WHAT YOU HAVE TO DO | With pictures left out, retype the lines from the start of the records through the one that contains "RETROUVEZ NOUS SUR FACEBOOK".

Stored data entries:
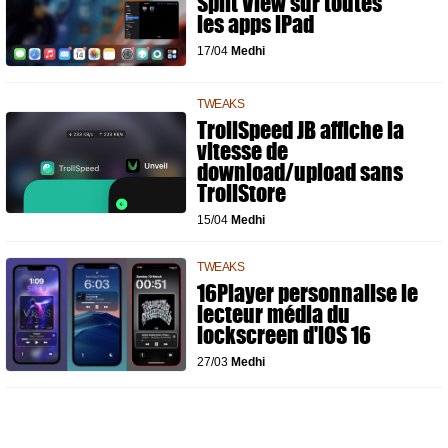
Split View sur toutes
les apps iPad
17/04
Medhi
TWEAKS
TrollSpeed JB affiche la
vitesse de
download/upload sans
TrollStore
15/04
Medhi
TWEAKS
16Player personnalise le
lecteur média du
lockscreen d'iOS 16
27/03
Medhi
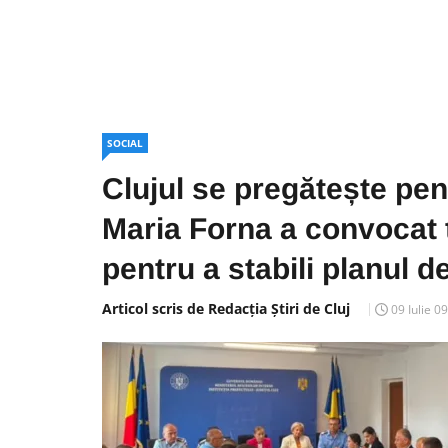
SOCIAL
Clujul se pregătește pe
Maria Forna a convocat to
pentru a stabili planul de
Articol scris de Redacția Știri de Cluj
09 Iulie 0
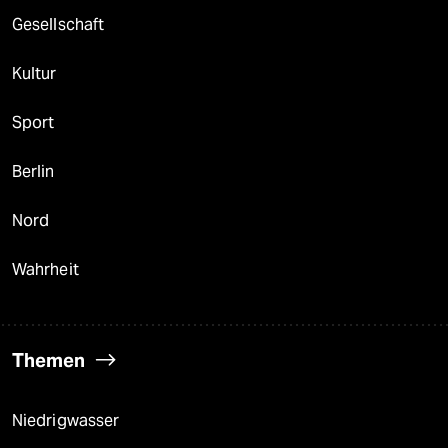
Gesellschaft
Kultur
Sport
Berlin
Nord
Wahrheit
Themen
Niedrigwasser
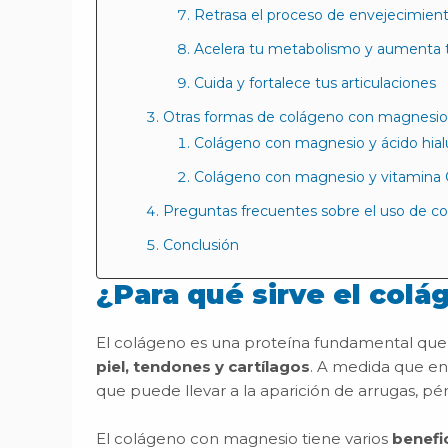
Retrasa el proceso de envejecimien
Acelera tu metabolismo y aumenta 
Cuida y fortalece tus articulaciones
Otras formas de colágeno con magnesio 
Colágeno con magnesio y ácido hial
Colágeno con magnesio y vitamina 
Preguntas frecuentes sobre el uso de c
Conclusión
¿Para qué sirve el col
El colágeno es una proteína fundamental que
piel, tendones y cartílagos
. A medida que en
que puede llevar a la aparición de arrugas, pér
El colágeno con magnesio tiene varios
benefi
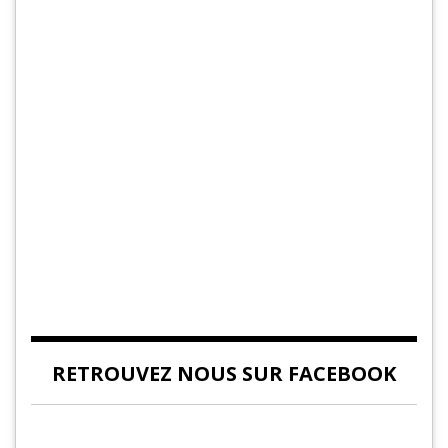
RETROUVEZ NOUS SUR FACEBOOK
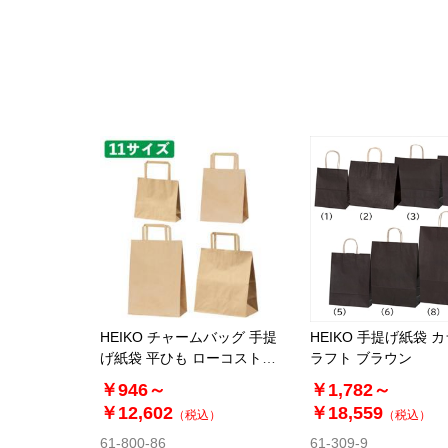
HEIKO チャームバッグ 手提
HEIKO 手提げ紙袋 
げ紙袋 平ひも ローコストタ
ラフト ブラウン
イプ 茶無地
￥946～
￥1,782～
￥12,602
￥18,559
（税込）
（税込）
61-800-86
61-309-9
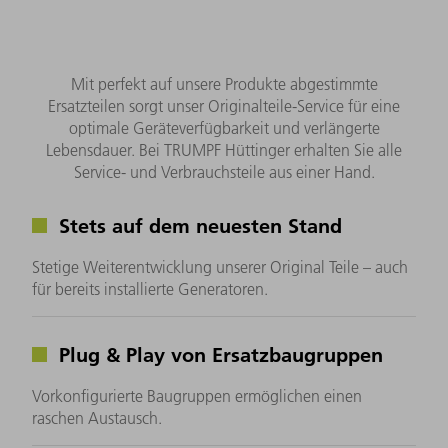
Mit perfekt auf unsere Produkte abgestimmte
Ersatzteilen sorgt unser Originalteile-Service für eine
optimale Geräteverfügbarkeit und verlängerte
Lebensdauer. Bei TRUMPF Hüttinger erhalten Sie alle
Service- und Verbrauchsteile aus einer Hand.
Stets auf dem neuesten Stand
Stetige Weiterentwicklung unserer Original Teile – auch
für bereits installierte Generatoren.
Plug & Play von Ersatzbaugruppen
Vorkonfigurierte Baugruppen ermöglichen einen
raschen Austausch.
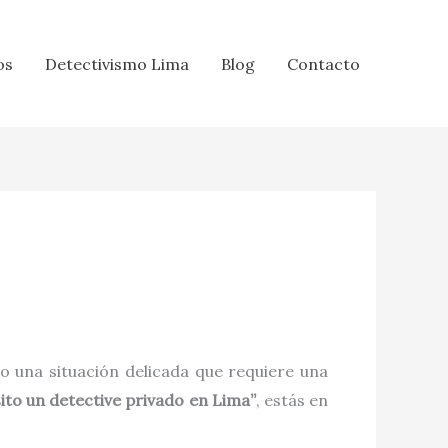
os
Detectivismo Lima
Blog
Contacto
 o una situación delicada que requiere una
ito un detective privado en Lima”
, estás en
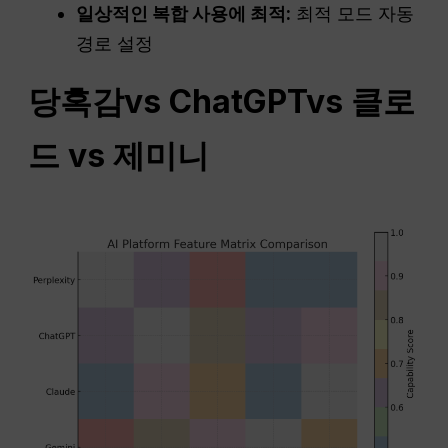
일상적인 복합 사용에 최적:
최적 모드 자동
경로 설정
당혹감
vs
ChatGPT
vs 클로
드 vs 제미니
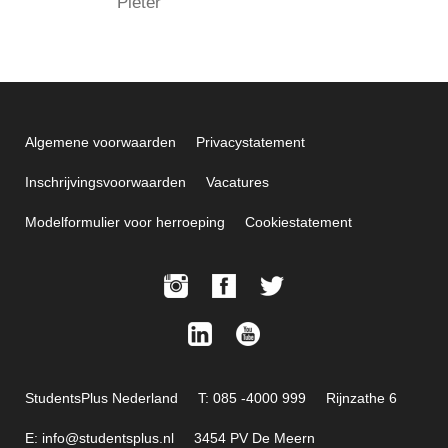
Pieter
Algemene voorwaarden
Privacystatement
Inschrijvingsvoorwaarden
Vacatures
Modelformulier voor herroeping
Cookiestatement
StudentsPlus Nederland
T: 085 -4000 999
Rijnzathe 6
E: info@studentsplus.nl
3454 PV De Meern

EXERCISE OUTPUT |
Split View sur toutes
les apps iPad
17/04
Medhi
TWEAKS
TrollSpeed JB affiche la
vitesse de
download/upload sans
TrollStore
15/04
Medhi
TWEAKS
16Player personnalise le
lecteur média du
lockscreen d'iOS 16
27/03
Medhi
SOCIAL
Clujul se pregătește pe
Maria Forna a convocat to
pentru a stabili planul de
Articol scris de Redacția Știri de Cluj
09 Iulie 0
Gesellschaft
Kultur
Sport
Berlin
Nord
Wahrheit
Themen
Niedrigwasser
Retrasa el proceso de envejecimien
Acelera tu metabolismo y aumenta 
Cuida y fortalece tus articulaciones
Otras formas de colágeno con magnesio 
Colágeno con magnesio y ácido hial
Colágeno con magnesio y vitamina 
Preguntas frecuentes sobre el uso de c
Conclusión
¿Para qué sirve el col
El colágeno es una proteína fundamental que
piel, tendones y cartílagos
. A medida que en
que puede llevar a la aparición de arrugas, pér
El colágeno con magnesio tiene varios
benefi
RETROUVEZ NOUS SUR FACEBOOK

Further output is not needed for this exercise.